Nilai sebesar itu, terkonfirmasi, hanya untuk membayar kendaraan partai-partai politik agar dapat mencapai 20 persen ambang batas/threshold.
Jika untuk seorang capres memerlukan dana Rp 1 triliun, artinya cukongnya harus orang-orang berstatus crazy rich yang tentu dapat mengumpulkan sesama crazy rich untuk menyumbang.
Berdasarkan tabel di atas hanya 63 orang di Indonesia yang memiliki rekening tabungan di atas Rp 1 triliun. Artinya hanya 63 orang taipan tersebut yang mengendalikan pemilihan presiden Indonesia.
Segelintir dari taipan ini, atau keluarga taipan, memberanikan diri untuk menjadi calon presiden atau wakil presiden. Dalam pilpres yang lalu sebut saja ada nama Prabowo Subianto dan Sandiaga Uno yang namanya sering masuk ke dalam daftar 100 orang terkaya di Indonesia.
Perlu diingat 63 taipan pemilik rekening di atas Rp 1 triliun ini juga sering bermain politik hingga ke level pilkada Gubernur dan Walikota/Bupati juga. Bagi calon kepala daerah, tentu lebih mudah bagi mereka mendapatkan sumbangan dana bila langsung ke para taipan, ketimbang meminta ke pengusaha yang kelasnya masih di bawah taipan.
Buat para taipan pun, sumbangan untuk membiayai calon bupati atau kepala daerah sih jelas ringan saja. Namun tentu sumbangan para taipan ini kepada calon kepala daerah atau calon presiden ini tidak gratis. Tidak ada makan siang yang gratis.
Semua sumbangan ini tentu harus dikembalikan, tidak perlu berupa cash, tetapi bisa dalam bentuk: izin-izin konsesi pertambangan, izin-izin IMB Gedung atau koefisien bangunan, izin wilayah kehutanan, izin proyek reklamasi, hak proyek pembangunan stadion, hak pengadaan event-event internasional, proyek pembangunan ibukota, ataupun jatah proyek-proyek pemerintah dari pusat hingga ke daerah.
Akhirnya para politisi kita yang menjadi kepala pemerintahan, hanya sibuk membayar utang kepada para cukongnya.
Bukan untuk memenuhi janji kampanyenya menyejahterakan rakyat, seperti selalu dipidatokan setiap calon pemimpin sebelum menjabat.
Yang lebih buruk lagi, banyak di antara para pemimpin pemerintahan ini akhirnya terjerat oleh KPK selagi membayar utangnya ke para cukong. Inilah yang menyebabkan ratusan Kepala daerah menjadi tahanan KPK dalam beberapa tahun terakhir.

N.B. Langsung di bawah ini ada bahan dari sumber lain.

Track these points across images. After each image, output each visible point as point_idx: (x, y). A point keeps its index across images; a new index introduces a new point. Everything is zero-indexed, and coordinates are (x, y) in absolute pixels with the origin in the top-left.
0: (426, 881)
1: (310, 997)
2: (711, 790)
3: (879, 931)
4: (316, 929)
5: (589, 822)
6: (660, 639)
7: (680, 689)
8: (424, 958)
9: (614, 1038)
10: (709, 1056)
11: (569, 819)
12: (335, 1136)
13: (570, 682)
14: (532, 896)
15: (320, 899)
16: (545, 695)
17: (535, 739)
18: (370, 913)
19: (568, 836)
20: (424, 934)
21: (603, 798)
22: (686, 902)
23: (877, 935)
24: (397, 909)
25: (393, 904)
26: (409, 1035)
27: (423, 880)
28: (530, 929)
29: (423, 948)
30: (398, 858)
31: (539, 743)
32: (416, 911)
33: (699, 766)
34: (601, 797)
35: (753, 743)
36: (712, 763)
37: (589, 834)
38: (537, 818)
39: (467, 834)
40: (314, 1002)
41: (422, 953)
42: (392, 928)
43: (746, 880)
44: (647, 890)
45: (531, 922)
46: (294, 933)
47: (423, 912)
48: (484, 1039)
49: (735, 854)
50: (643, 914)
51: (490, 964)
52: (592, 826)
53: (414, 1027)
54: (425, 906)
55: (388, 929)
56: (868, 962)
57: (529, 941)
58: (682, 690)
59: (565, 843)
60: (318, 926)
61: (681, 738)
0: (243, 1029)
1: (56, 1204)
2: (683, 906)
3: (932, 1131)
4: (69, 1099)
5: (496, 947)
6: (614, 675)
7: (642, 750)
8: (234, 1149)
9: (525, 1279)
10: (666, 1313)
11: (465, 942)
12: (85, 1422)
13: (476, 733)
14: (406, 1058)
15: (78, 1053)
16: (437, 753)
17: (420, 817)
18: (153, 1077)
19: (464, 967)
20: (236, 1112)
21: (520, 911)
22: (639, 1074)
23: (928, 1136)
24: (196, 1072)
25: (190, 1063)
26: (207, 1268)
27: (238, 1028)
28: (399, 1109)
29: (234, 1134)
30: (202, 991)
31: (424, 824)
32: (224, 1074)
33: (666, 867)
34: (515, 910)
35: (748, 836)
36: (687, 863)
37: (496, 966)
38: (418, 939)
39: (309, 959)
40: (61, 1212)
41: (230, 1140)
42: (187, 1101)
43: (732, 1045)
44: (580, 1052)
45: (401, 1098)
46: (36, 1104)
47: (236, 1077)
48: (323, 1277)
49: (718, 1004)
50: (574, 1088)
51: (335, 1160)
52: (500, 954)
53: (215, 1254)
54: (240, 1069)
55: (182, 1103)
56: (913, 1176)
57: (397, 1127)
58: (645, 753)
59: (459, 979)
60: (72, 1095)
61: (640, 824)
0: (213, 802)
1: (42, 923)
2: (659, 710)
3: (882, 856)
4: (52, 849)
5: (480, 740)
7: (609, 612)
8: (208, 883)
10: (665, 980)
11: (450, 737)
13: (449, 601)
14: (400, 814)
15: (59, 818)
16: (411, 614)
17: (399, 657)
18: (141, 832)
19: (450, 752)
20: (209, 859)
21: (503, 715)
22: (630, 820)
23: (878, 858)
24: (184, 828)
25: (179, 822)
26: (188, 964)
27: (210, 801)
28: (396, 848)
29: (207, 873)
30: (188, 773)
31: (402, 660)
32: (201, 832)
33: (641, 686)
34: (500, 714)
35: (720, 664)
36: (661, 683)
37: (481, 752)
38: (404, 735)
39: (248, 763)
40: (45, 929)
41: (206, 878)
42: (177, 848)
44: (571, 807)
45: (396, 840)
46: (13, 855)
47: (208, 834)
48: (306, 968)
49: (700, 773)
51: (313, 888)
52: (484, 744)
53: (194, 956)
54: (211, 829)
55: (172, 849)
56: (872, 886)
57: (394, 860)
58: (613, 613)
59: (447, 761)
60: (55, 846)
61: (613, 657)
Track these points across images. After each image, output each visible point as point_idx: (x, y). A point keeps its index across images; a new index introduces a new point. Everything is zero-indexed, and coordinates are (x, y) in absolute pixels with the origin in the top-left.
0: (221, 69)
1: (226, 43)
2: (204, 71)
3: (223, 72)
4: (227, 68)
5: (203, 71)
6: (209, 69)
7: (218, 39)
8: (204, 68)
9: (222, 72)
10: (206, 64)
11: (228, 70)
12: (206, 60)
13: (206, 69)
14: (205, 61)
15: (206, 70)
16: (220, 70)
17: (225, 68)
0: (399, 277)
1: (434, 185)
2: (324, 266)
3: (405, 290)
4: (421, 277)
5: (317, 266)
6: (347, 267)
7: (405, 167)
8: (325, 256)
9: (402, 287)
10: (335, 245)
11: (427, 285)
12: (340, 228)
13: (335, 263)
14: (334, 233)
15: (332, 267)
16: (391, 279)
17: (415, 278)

Jika sudah sebanyak ini yang tertangkap karena korupsi jelas ini bukanlah masalah oknum belaka, tetapi adalah sesuatu yang sudah sistemik.
Sistem politik kita, karena mahalnya, telah disandera para cukong (taipan).
Politik sudah menjadi sarana untuk memperkaya orang yang sudah kaya, seperti para cukong dan taipan. Politik sudah tidak lagi menjadi sarana untuk menyejahterakan rakyat.
Tidak ada lagi calon-calon pemimpin, dari aktivis, intelektual, atau kelas pekerja yang benar-benar murni berasal dan berjuang untuk rakyat. Hanya boneka cukong yang sanggup memasuki sistem politik yang sangat mahal ini.
Sumber utamanya adalah karena masih adanya sistem ambang batas/threshold 20 persen dari pilpres hingga pilkada. Mahalnya biaya untuk mengumpulkan dukungan partai-partai politik untuk mencapai angka ambang batas 20 persen adalah akar penyebabnya.
Dalam sistem ini, akhirnya ketua partai
politik dikondisikan lebih untuk menjadi pedagang (dealer), bukan menjadi pemimpin (leader). Partai-partai politik lebih menjadi komoditi dagangan yang dibeli cukong untuk modal menjadikan para “boneka” cukong sebagai pemimpin politik.
Sistem politik yang sangat korup ini harus diakhiri. Karena itu saya sangat mendukung KPK untuk melakukan tindakan yang lebih konkret: yaitu dengan meminta Mahkamah Konstitusi (MK) agar menghapuskan sistem ambang batas presiden/presidential threshold, yang diikuti dengan dihapuskannya juga sistem ambang batas/threshold (20%) di pilkada-pilkada.